AI trends to watch

Get latest insights into AI tech and trends & an answer to the question: How can an AI technology vendor help your organization to comply with the AI-Act?

06 August 2024

Publication

The future of AI is being shaped by game-changing innovations, from breakthroughs in data retrieval to downsizing to smaller yet more powerful AI models. Daniel Sohn, Legal Counsel at Aleph Alpha — a startup often dubbed the German rival to Open AI — shares his lowdown on AI trends poised to make a big impact.

AI trend one: Innovation boosts data retrieval

Most businesses sit on vast data lakes, comprising valuable nuggets of commercial, financial and legal information. Retrieving and using that data purposefully within AI systems is an almighty challenge. But two exciting AI developments are about to make it much easier.

Fine-tuning: Essentially, further education for pre-trained large language models (LLMs), fine-tuning uses smaller and more targeted datasets to either change the LLM’s behaviour or teach it new skills in order to perform specific tasks.

Retrieval-augmented generation (RAG): RAG leverages existing data, without removing it from the data pool. It matches it to user input prompts to enhance the quality of LLM outputs. RAG is, says Daniel, the tech alternative to sending your intern to the library to access contextual information. “For the first time, we’re getting access to the library that sits at the backend of our IT systems,” he explains. “RAG is the gamechanger that means you can leverage both structured and unstructured data from existing silos yet leave it exactly where it is.”

AI trend two: Growth in tech stacks

Expect AI providers to grow their tech stacks with customisable add-ons to leverage data.

At the base of the modern AI stack is infrastructure, consisting of hardware and basic computing resources. Infrastructure may be sited on company premises or delivered as an As-A-Service capability, via a cloud-based application programming interface (API).

The LLM layer may include graphics processing units (GPUs) that speed up computational processes, such as deep learning. Despite ongoing computer-chip shortages, US tech firm Nvidia is pushing ahead, building powerful GPUs for statistical calculations to run LLMs.

An inference and training environment makes up the third layer, allowing the LLM to connect and interact with other technologies, like RAG for data retrieval.

The intelligence layer sits on top of the stack. It comprises software development tool kits for building applications and for leveraging the capabilities of the underlying LLM and infrastructure. Mistral AI, a French start-up, is seeking to revolutionise how AI services are deployed and integrated with a fine-tuning toolkit. It simplifies complex processes and customises AI solutions, via an API, to organisations’ unique needs.

This structured and stackable approach means organisations can efficiently build and scale their AI systems at a pace and scope that works for them.

AI trend three: AI use cases drive model selection

A shift is underway from horizontal platform products, aimed at users from across multiple sectors, to greater “verticalization of LLMs”.

Daniel explains: “Vertical LLMs are trained to understand the nuanced language of a specific sector, like legal, and can be further fine-tuned to address enterprise-specific AI-related tasks and needs.”

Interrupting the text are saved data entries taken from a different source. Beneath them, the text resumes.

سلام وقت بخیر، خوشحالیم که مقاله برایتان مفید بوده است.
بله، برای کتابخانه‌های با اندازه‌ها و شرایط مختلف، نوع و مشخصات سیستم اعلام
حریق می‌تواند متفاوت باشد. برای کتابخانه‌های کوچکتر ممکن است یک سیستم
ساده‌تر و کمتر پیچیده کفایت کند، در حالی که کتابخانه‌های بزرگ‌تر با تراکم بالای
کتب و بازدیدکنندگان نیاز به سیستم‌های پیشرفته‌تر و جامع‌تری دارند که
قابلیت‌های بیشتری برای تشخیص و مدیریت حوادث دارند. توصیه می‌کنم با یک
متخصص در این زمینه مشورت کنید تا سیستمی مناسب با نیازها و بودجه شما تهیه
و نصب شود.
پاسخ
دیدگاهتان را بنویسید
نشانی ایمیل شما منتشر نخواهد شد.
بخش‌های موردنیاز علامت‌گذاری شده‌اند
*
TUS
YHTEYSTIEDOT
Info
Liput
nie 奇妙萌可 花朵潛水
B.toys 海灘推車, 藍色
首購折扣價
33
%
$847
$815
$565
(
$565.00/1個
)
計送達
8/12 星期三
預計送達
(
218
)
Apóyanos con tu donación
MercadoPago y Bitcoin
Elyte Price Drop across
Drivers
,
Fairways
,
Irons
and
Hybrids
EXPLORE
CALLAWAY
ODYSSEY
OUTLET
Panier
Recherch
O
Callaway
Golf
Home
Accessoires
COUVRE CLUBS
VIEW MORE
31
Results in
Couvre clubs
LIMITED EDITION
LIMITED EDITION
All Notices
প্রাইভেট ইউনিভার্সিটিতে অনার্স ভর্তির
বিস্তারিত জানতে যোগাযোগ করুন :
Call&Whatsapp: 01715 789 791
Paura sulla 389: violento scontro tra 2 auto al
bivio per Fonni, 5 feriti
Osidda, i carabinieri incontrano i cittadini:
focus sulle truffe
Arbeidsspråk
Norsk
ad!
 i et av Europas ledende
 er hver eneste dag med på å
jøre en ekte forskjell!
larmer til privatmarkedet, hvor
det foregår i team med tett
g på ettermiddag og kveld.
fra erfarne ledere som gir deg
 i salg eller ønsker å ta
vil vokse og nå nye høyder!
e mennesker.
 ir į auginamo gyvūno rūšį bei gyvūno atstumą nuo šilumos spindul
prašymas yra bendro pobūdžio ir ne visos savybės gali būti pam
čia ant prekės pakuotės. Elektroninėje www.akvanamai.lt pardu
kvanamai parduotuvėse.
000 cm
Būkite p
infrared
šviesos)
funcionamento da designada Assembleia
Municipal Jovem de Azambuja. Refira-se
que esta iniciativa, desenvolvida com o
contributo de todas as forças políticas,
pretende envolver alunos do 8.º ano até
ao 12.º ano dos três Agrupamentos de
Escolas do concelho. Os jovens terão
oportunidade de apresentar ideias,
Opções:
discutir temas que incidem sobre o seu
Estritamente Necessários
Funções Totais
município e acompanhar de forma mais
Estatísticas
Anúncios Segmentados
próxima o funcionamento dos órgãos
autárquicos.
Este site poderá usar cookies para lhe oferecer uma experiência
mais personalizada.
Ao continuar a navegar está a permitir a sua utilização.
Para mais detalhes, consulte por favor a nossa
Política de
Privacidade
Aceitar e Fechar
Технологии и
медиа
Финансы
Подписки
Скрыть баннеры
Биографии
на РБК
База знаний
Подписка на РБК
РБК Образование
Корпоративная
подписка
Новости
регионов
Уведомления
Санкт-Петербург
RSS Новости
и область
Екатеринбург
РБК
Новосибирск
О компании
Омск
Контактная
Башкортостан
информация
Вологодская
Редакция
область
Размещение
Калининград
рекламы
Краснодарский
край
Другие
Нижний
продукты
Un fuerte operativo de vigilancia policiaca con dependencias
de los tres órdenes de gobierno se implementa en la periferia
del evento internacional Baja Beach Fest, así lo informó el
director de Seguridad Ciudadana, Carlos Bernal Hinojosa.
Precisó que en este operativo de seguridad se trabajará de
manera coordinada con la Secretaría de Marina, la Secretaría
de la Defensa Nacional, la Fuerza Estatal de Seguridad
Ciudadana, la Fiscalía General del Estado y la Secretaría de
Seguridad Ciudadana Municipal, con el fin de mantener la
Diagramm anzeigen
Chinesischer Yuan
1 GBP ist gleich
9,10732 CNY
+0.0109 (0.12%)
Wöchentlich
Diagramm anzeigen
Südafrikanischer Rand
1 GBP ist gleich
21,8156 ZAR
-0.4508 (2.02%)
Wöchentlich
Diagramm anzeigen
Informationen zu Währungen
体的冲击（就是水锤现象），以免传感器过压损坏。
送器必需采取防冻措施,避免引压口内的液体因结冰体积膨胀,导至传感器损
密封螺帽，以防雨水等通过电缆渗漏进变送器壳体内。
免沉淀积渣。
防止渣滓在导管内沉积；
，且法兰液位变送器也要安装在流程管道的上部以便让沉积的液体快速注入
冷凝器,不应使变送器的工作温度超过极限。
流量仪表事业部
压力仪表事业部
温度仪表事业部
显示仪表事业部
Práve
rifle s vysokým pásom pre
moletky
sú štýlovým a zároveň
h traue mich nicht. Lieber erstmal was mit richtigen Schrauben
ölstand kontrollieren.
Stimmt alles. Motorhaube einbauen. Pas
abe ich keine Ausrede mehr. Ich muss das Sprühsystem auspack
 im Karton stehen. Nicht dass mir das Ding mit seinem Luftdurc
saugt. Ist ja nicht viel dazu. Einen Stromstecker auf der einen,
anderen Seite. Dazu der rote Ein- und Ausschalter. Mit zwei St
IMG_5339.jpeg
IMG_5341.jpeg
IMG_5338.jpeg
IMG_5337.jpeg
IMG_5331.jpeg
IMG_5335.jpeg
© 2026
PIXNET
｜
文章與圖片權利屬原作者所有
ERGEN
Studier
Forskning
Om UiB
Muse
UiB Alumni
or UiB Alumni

Increasingly, organisations are turning to use cases to identify how AI developments can improve efficiencies or drive innovation within their own operations. Specialist or industry-specific use cases can help to cement procurement decisions, providing assurances that investment in a particular model may deliver operational returns.

There are commercial opportunities for vendors. Cloud computing platform Microsoft Azure, for instance, offers a catalogue of more than one thousand LLMs to choose from, according to Daniel. He expects service advisers to emerge in the space to help with model selection.

AI trend four: Future of AI lies in smaller but more powerful models

Large language models, like GPT-4, consume lots of energy. A trend to smaller, less energy-hungry models will cut consumption and costs, in line with environmental, social and governance (ESG) objectives. It will further reduce architecture footprints, without compromising efficiency and speed.

As computational effort (measured in FLOPS — floating-point operations per second) required for training is related to the size of the LLM, downsizing FLOPS will likely reduce compliance thresholds under the EU AI Act too.

The AI space is fast-moving. These are just some of the innovations making an impact. Pioneering AI developments and emerging trends, coupled with dynamic regulatory changes, will continue to shape and reshape the future AI landscape.

This document (and any information accessed through links in this document) is provided for information purposes only and does not constitute legal advice. Professional legal advice should be obtained before taking or refraining from any action as a result of the contents of this document.